QUOTED PASSAGE:
· · · ·

Quantum Gravity 345.3: Resolution of the Quandary By An Arbitrary Probability = 1 or = k(t) constant at time t assignment
OsherD
The "quandary", as I refer to it, is the fact that a more complicated
pattern appears for:
1) P(A1 ' --> A2 ' --> ... --> An ' ) for n > 2 integer
than appears for:
2) P(A1 ' --> A2 ' ).
However, we can obtain an approximation for the pattern of P(A1 ' -->
A2 ' ) with n > 2 in (1) by arbitrarily setting:
3) P{(A1 ' --> A2 ' --> ... --> An ' ) U (An ' --> A1 ' ) } = k(t),
where k(t) is a "constant" in (0, 1] at time t (taken as 1 below for
simplicity, although in general it may be different from 1).
We can then prove that:
4) P(A1 ' --> A2 ' --> ... --> An ' ) = 1 - P(An ' --> A1 ' ) + P(A1 '
<--> A2 ' <--> ... <--> An ' )
which resembles the pattern of (2) if we note that P(An ' --> A1 ' ) =
P(A1 --> An). The pattern of equation (2) is from QG 344.91:
5) P(A1 ' --> A2 ' --> A3 ' ) = 1 - P(A1 --> A2 ' ) + P(A2 ' A3 ')
where P(A2 ' A3 ' ) is the unbounded part of P(A2 ' <--> A3 ' ).
To prove (4) using (3), simply set P(E U F) for any (random) sets E,
F) equal to P(E) + P(F) - P(EF) which is a law of probability, and
then set P(E U F) = 1, and replace E U F by the set unon in (3),
etc.

· · · ·

[Data entries]
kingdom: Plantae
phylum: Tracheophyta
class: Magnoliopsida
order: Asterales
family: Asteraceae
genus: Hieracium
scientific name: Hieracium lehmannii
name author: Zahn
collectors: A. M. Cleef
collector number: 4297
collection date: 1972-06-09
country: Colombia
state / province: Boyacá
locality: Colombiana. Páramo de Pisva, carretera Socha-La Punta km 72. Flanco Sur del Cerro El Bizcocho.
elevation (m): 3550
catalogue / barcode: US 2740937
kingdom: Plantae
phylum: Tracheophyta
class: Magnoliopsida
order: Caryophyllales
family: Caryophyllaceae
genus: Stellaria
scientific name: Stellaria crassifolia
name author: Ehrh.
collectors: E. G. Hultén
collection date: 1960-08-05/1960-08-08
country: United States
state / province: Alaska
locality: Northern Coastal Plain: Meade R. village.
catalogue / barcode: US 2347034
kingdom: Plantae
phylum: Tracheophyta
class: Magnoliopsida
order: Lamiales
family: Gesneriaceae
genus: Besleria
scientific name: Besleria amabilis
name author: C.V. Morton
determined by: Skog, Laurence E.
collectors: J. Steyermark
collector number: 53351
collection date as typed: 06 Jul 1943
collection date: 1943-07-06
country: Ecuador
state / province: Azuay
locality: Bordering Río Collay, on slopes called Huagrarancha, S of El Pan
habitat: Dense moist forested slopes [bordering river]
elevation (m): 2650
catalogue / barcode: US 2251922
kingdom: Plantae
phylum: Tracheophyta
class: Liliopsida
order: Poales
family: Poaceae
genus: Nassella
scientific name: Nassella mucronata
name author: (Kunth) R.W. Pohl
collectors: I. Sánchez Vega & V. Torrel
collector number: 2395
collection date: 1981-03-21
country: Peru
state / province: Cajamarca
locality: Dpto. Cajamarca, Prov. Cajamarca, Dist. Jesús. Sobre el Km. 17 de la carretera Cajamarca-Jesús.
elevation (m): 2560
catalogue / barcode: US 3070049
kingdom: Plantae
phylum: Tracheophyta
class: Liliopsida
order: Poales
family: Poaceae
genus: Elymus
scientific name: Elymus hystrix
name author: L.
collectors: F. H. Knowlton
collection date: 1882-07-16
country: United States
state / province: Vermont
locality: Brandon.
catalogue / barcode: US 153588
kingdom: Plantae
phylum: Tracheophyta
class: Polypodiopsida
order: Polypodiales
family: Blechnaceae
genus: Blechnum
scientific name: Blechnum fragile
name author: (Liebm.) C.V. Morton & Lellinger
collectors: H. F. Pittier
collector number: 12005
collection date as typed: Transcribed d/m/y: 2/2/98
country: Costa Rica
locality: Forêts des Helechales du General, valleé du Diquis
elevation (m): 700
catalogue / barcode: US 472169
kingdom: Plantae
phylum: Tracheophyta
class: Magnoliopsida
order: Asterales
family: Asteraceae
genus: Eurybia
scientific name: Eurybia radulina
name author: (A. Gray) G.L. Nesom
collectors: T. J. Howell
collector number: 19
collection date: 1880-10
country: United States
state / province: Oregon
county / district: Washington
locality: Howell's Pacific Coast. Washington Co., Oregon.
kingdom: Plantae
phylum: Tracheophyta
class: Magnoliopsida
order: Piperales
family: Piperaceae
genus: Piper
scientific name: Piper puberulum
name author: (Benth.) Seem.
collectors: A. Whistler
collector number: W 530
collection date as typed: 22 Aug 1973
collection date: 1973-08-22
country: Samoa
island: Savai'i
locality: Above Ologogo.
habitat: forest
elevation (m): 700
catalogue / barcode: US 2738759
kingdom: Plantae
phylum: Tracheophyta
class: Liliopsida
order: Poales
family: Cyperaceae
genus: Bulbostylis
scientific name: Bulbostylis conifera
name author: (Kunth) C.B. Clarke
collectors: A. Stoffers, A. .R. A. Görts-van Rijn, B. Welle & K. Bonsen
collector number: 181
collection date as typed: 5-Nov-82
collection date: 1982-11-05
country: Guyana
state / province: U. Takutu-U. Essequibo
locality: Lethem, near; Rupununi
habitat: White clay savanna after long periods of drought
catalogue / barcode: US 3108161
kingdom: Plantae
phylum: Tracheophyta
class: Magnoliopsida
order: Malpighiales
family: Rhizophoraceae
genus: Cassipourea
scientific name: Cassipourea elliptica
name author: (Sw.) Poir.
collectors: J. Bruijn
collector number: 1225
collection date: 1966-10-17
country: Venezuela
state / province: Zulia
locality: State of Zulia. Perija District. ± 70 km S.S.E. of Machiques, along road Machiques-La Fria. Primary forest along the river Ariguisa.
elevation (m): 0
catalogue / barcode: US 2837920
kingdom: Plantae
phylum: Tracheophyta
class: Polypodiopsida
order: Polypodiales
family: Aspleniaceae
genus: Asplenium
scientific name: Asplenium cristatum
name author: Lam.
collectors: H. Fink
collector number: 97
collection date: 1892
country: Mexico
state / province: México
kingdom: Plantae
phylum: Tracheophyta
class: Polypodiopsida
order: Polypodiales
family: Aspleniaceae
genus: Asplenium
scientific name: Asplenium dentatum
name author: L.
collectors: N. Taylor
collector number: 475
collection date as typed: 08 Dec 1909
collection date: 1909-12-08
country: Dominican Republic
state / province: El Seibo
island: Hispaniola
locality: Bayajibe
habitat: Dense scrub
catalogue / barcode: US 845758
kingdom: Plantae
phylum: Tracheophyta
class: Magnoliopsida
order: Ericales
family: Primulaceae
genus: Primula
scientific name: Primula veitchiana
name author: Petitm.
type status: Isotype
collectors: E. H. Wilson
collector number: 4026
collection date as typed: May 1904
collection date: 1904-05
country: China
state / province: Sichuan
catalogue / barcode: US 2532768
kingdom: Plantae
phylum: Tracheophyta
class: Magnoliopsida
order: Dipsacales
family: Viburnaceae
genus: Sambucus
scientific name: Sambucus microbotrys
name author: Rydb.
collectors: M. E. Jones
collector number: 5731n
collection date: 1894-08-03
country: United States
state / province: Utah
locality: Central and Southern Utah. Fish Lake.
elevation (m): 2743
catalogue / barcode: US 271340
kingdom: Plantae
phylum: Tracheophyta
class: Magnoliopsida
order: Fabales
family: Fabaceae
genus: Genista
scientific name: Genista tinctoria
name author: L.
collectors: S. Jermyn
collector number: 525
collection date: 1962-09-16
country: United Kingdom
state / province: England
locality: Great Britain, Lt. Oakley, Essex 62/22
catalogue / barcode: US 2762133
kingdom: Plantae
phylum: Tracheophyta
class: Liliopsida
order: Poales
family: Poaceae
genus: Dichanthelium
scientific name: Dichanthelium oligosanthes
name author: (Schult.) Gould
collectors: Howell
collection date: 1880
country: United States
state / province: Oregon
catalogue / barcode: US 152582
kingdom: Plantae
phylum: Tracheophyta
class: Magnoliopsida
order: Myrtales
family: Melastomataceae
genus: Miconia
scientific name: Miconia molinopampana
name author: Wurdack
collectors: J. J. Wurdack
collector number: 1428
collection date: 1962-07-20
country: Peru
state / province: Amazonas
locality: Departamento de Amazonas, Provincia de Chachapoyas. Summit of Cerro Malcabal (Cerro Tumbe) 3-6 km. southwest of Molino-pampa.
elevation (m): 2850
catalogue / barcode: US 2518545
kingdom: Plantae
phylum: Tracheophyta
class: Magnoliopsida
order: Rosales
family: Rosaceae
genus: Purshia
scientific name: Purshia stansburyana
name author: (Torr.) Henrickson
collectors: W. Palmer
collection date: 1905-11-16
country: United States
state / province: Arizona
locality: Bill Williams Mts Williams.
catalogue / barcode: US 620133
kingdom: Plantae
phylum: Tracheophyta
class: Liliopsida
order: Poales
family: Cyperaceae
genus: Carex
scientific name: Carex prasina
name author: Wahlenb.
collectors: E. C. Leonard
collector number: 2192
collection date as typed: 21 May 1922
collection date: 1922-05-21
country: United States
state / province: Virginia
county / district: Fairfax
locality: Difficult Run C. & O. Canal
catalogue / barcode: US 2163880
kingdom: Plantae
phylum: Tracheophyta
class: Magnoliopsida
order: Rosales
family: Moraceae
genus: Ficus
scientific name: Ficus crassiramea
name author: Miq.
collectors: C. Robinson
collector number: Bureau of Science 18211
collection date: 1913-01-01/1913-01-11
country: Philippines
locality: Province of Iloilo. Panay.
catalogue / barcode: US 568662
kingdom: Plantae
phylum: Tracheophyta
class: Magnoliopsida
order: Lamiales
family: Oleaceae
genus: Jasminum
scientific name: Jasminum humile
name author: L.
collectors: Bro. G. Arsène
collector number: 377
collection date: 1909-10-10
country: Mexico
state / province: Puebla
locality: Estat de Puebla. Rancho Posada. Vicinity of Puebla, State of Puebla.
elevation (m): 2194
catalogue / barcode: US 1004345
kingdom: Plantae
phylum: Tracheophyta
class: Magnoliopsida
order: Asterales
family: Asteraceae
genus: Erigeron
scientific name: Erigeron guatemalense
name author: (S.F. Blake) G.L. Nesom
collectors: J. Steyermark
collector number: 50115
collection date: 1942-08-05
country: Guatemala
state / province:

· · · ·

WORK TO DO:
1. In the quantum gravity post, what value is k(t) taken as for simplicity?
2. Set down everything in the quantum gravity post from "We can then" down to "P(A2 ' <--> A3 ' ).".
The entries stand apart from the quantum gravity post.

OUTPUTS FOR THE TASKS:
1. 1

2.
We can then prove that:
4) P(A1 ' --> A2 ' --> ... --> An ' ) = 1 - P(An ' --> A1 ' ) + P(A1 '
<--> A2 ' <--> ... <--> An ' )
which resembles the pattern of (2) if we note that P(An ' --> A1 ' ) =
P(A1 --> An). The pattern of equation (2) is from QG 344.91:
5) P(A1 ' --> A2 ' --> A3 ' ) = 1 - P(A1 --> A2 ' ) + P(A2 ' A3 ')
where P(A2 ' A3 ' ) is the unbounded part of P(A2 ' <--> A3 ' ).